LOGAN – If you owned forested land near a rapidly expanding city, would you sell it to a developer? Or would you be more interested in receiving a payment to keep the land a forest?
As urban areas expand at the expense of forested lands, more carbon emissions fill the air, and less forest exists to sequester those emissions. Utah State University researchers Jordan Smith and doctoral student Lauren Dupéy set out to find what price is needed to incentivize landowners to keep forested lands.
“What we found was there definitely was interest among these forest land owners in their willingness to receive payments, or to enroll in a program where they would get paid for the carbon that the forest on their properties were sequestering, but unfortunately it just wasn’t enough,” Smith said. “The compensation wasn’t enough at the current levels of what carbon is priced at.”
Smith said that in some areas, certain industries are limited to the amount of carbon emissions they produce. If that cap is hit, carbon credits must be purchased to be able to legally produce more.

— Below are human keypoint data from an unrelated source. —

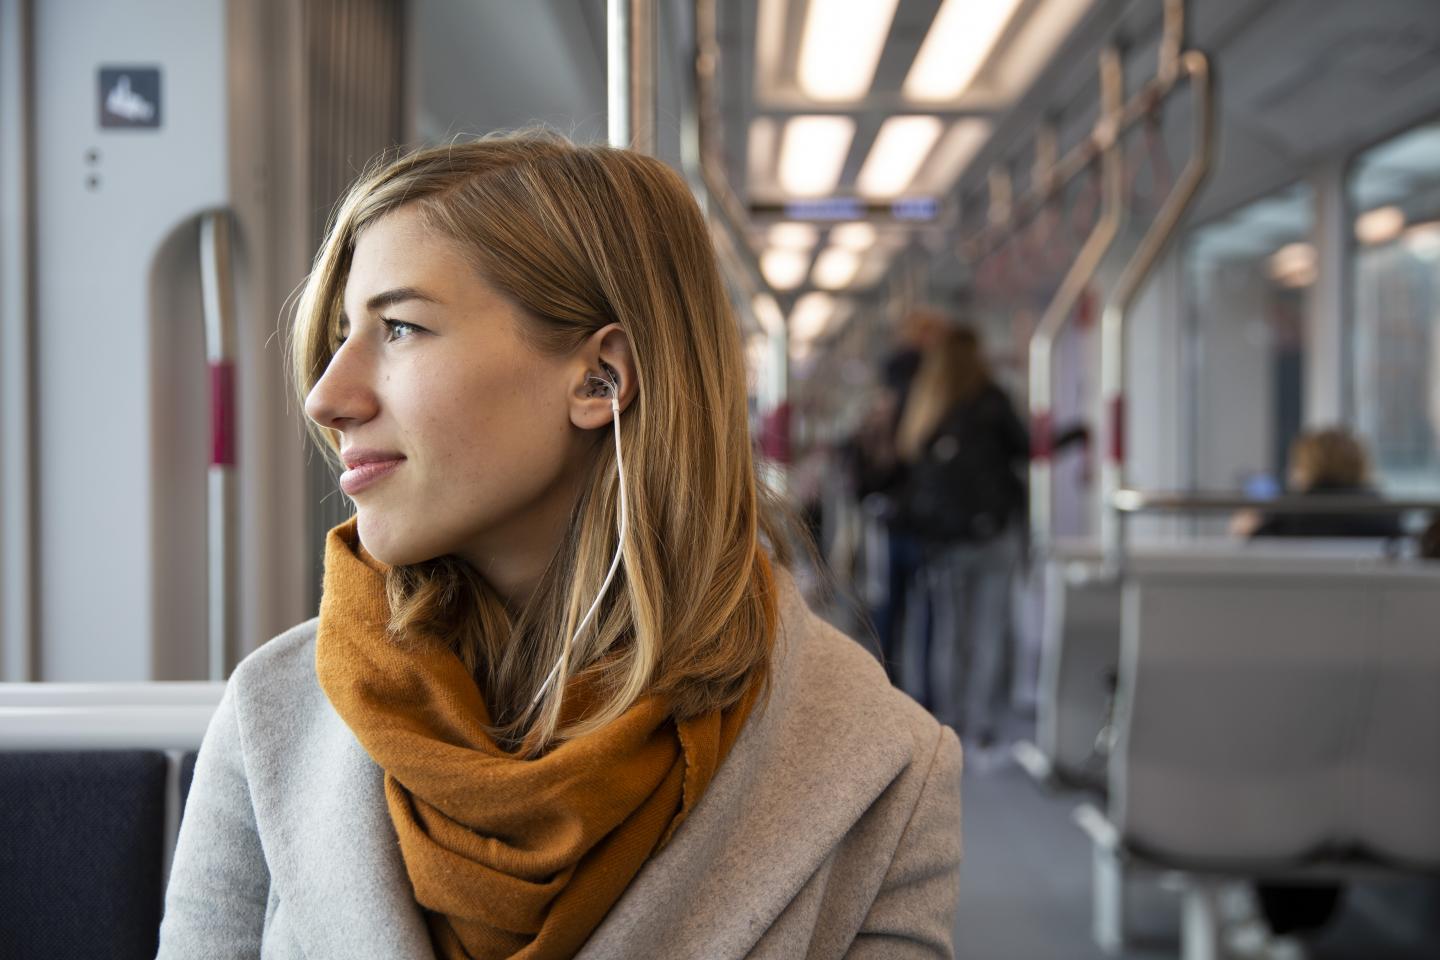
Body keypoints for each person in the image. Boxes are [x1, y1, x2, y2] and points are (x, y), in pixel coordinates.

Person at [155, 131, 961, 959]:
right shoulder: (273, 720)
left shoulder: (882, 774)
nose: (328, 396)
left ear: (599, 378)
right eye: (340, 336)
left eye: (398, 328)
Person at [893, 323, 1028, 762]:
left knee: (949, 629)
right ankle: (979, 725)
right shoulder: (992, 400)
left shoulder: (929, 405)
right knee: (986, 630)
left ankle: (947, 726)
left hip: (945, 538)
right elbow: (1023, 448)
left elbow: (910, 464)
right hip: (992, 535)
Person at [1231, 427, 1401, 540]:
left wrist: (1247, 529)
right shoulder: (1382, 511)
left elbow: (1260, 544)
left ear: (1305, 465)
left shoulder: (1293, 512)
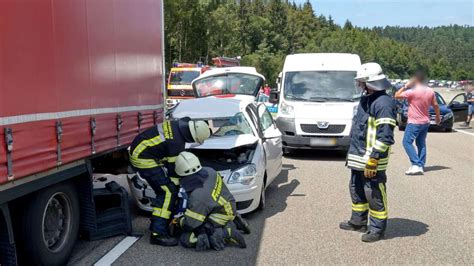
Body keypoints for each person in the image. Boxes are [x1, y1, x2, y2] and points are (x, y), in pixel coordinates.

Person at [129, 118, 211, 246]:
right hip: (142, 158)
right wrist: (180, 188)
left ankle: (163, 220)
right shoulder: (176, 144)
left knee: (169, 189)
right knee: (168, 192)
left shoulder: (181, 123)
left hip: (141, 148)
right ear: (192, 136)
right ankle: (158, 233)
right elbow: (174, 172)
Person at [340, 62, 396, 243]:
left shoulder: (384, 103)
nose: (360, 85)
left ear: (370, 82)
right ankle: (358, 222)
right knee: (356, 189)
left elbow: (385, 136)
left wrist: (373, 159)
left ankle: (377, 229)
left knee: (373, 194)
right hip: (358, 157)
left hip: (371, 159)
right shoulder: (366, 99)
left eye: (362, 82)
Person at [174, 152, 247, 251]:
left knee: (187, 238)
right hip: (227, 204)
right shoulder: (210, 171)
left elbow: (191, 223)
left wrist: (180, 221)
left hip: (220, 214)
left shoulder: (198, 196)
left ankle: (226, 232)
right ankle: (232, 219)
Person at [394, 71, 440, 175]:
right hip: (425, 121)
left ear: (415, 80)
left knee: (406, 142)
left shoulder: (412, 91)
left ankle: (416, 164)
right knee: (421, 143)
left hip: (414, 121)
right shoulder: (430, 91)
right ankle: (421, 165)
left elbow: (397, 95)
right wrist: (437, 117)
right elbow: (436, 105)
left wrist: (405, 86)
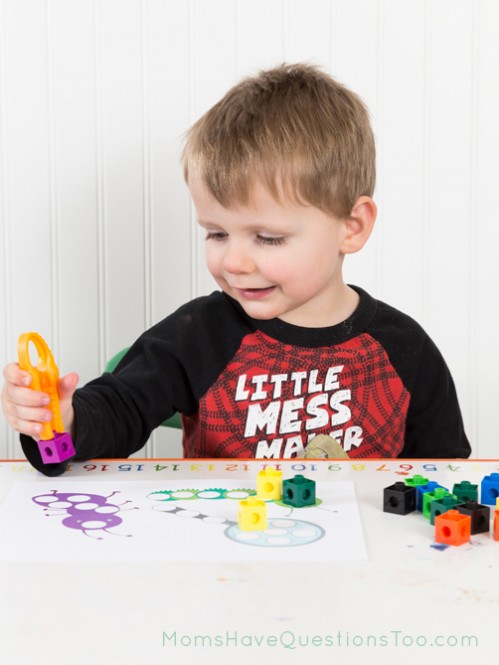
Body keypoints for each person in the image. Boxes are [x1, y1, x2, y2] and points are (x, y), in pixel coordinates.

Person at [1, 63, 471, 476]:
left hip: (366, 571)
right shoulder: (197, 336)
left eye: (268, 238)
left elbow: (445, 473)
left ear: (351, 227)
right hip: (226, 562)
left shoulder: (404, 350)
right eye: (216, 233)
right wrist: (64, 422)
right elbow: (118, 409)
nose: (233, 262)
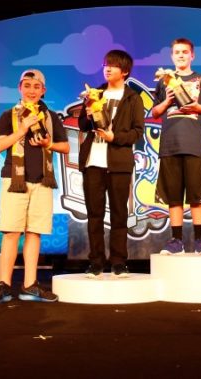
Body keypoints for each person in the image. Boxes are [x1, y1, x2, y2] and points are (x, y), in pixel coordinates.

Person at [0, 70, 69, 304]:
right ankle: (4, 284)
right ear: (20, 88)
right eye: (27, 85)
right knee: (11, 232)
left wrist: (48, 143)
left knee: (34, 232)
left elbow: (65, 147)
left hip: (42, 180)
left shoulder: (50, 117)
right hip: (15, 180)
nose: (31, 90)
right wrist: (21, 130)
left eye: (36, 86)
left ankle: (30, 284)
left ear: (43, 91)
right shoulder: (8, 116)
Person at [78, 49, 145, 278]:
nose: (107, 69)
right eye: (106, 64)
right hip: (93, 162)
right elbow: (83, 126)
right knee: (94, 214)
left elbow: (137, 132)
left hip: (119, 164)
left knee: (119, 214)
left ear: (124, 71)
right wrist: (88, 113)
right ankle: (96, 262)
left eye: (113, 65)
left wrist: (114, 137)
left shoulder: (133, 98)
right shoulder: (95, 94)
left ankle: (118, 262)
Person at [150, 38, 201, 255]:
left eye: (185, 52)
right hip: (170, 145)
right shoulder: (164, 81)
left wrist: (197, 107)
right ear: (172, 56)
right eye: (177, 52)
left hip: (193, 144)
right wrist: (167, 101)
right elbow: (155, 112)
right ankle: (176, 241)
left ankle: (200, 240)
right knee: (174, 196)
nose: (181, 55)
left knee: (197, 195)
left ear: (192, 55)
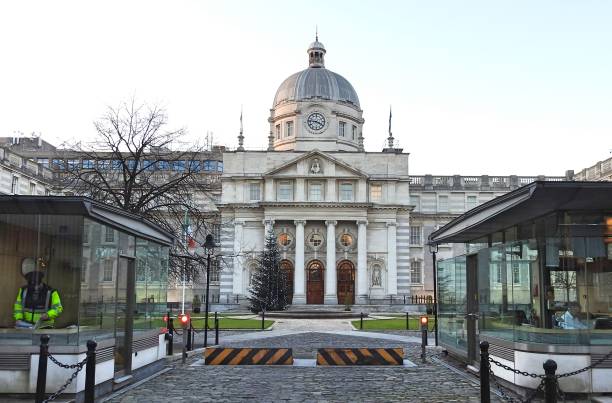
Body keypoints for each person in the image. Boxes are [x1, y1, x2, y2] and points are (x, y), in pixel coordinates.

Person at [13, 257, 63, 329]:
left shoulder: (51, 292)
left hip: (44, 327)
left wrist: (48, 315)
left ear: (40, 281)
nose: (34, 288)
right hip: (26, 326)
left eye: (36, 285)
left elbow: (58, 308)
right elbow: (18, 307)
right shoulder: (23, 290)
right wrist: (18, 318)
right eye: (31, 285)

The money received from carbon credits can be given to programs designed to reduce emissions. It is those funds that could be used to incentivize the land owners to keep forests, but right now, there isn’t enough.
“We think there is potential for these types of policies,” Smith said. “But it really won’t be a viable option until the price of carbon is high enough that it allows the payments to be really competitive or equal to what people would get from the prospect of selling their land.”
Smith and Dupéy teamed up with the U.S. Geological Survey, the University of North Carolina and North Carolina State for their study. They researched the Charlotte, North Carolina area.